* **Task item**
Whenever a line below holds the word "left", count it; please give only the final number.

* **Source material**
▶

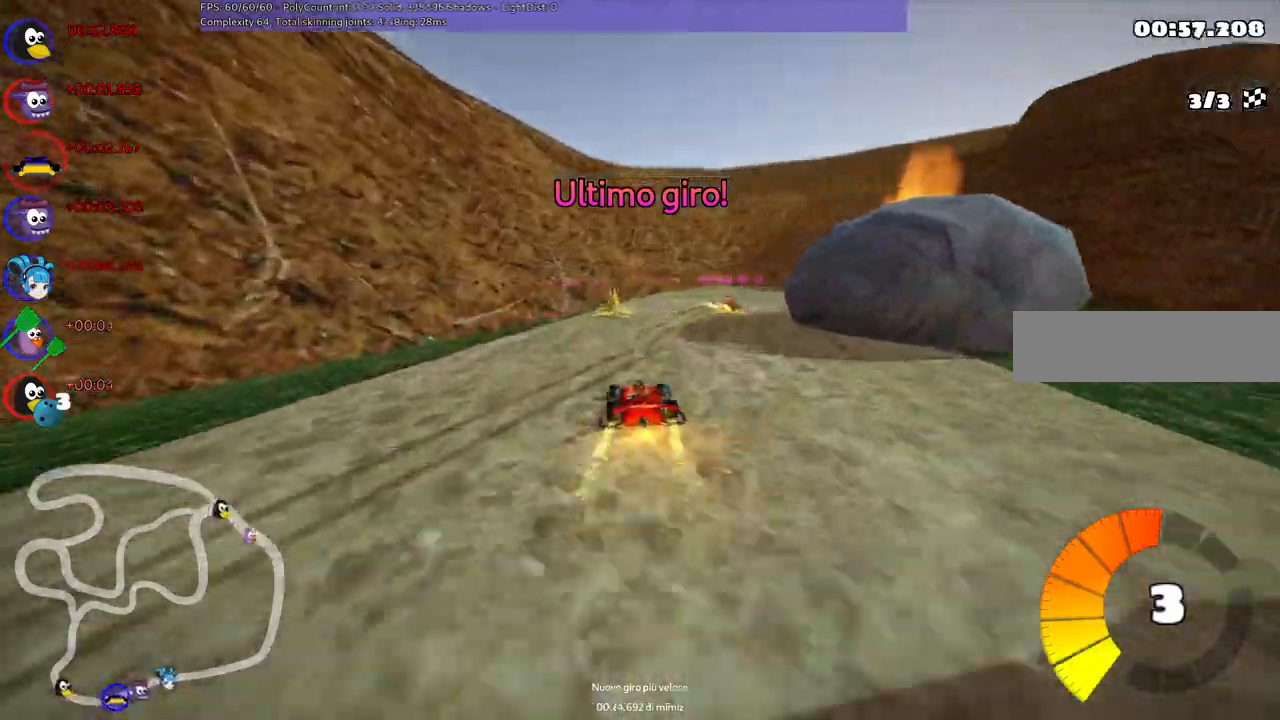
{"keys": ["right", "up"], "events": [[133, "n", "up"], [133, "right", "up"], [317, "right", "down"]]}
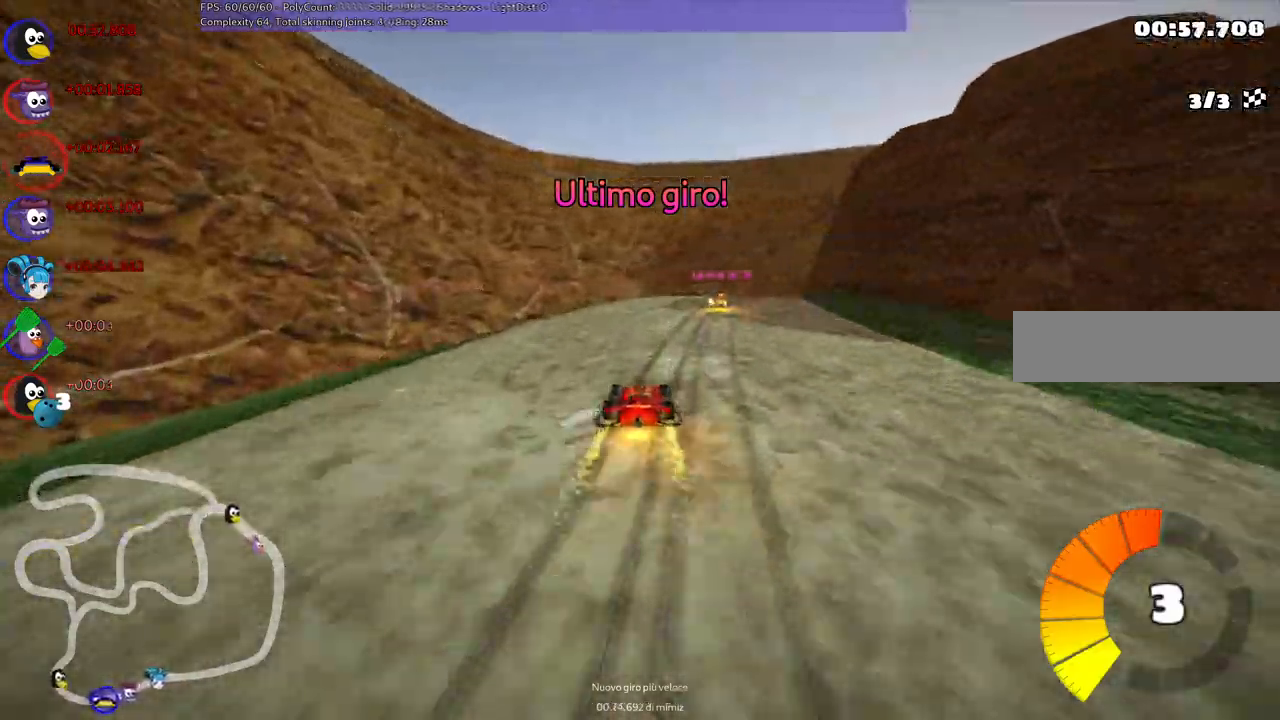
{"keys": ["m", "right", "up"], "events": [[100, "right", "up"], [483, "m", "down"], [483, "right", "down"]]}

◀
▶

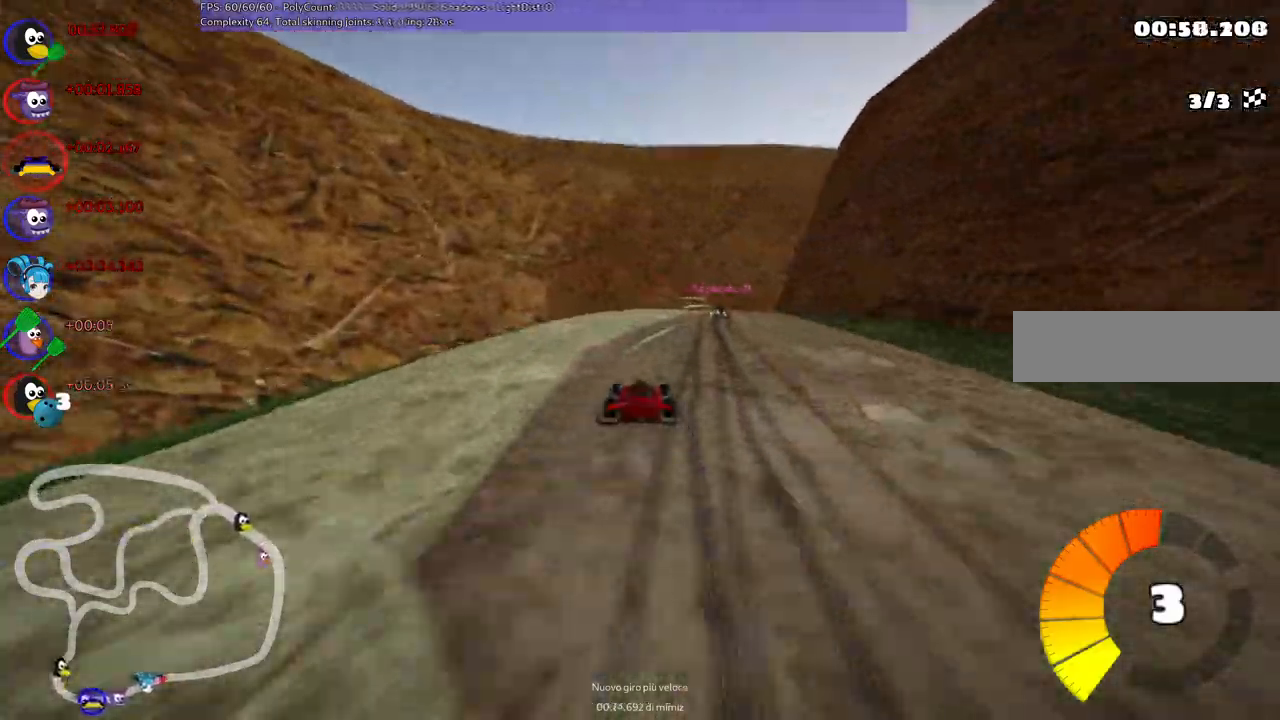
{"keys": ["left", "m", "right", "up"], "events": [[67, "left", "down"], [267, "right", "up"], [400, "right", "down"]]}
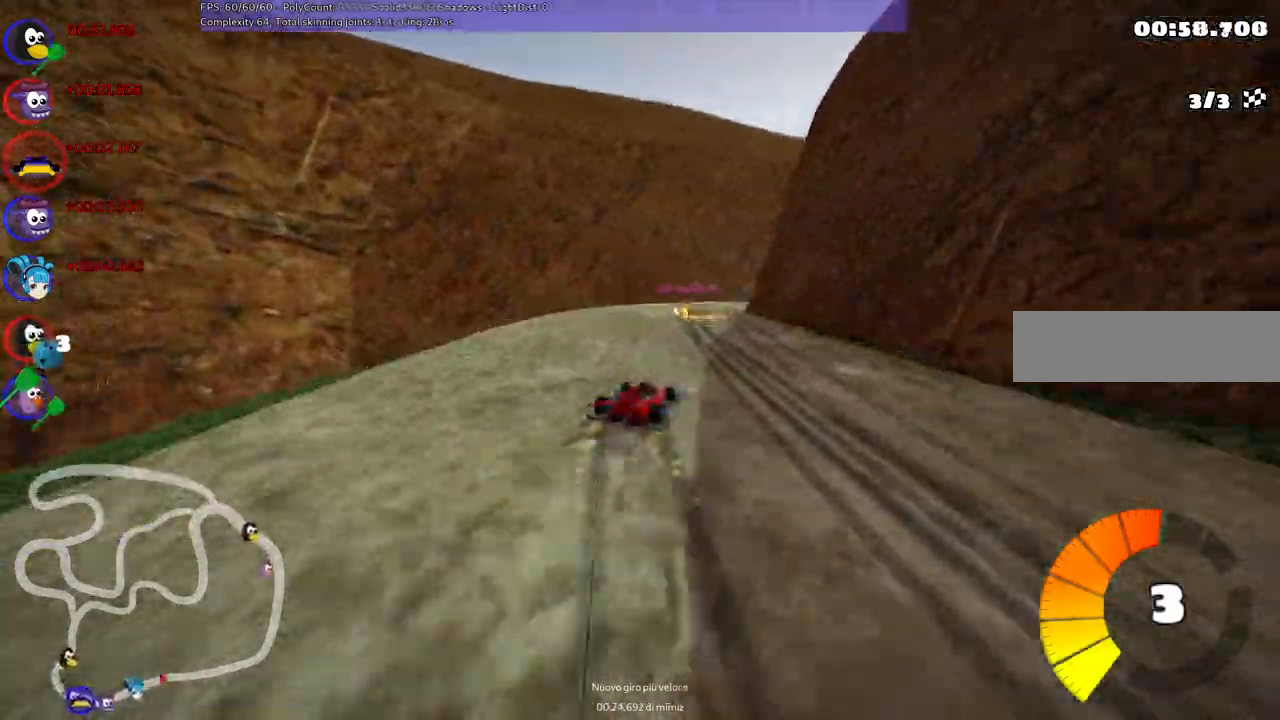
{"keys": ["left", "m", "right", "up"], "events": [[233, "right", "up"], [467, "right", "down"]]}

◀
▶

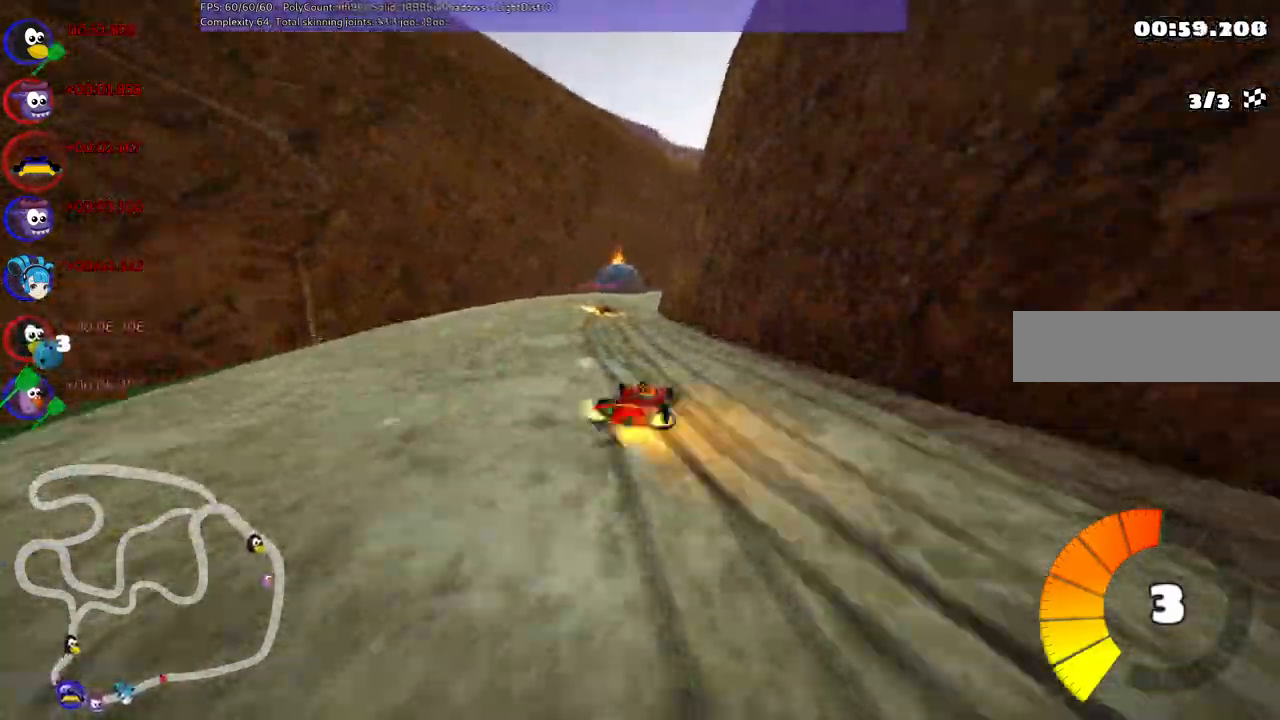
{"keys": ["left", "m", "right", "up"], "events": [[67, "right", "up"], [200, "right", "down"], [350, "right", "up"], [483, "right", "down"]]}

◀

* **Written solution**
3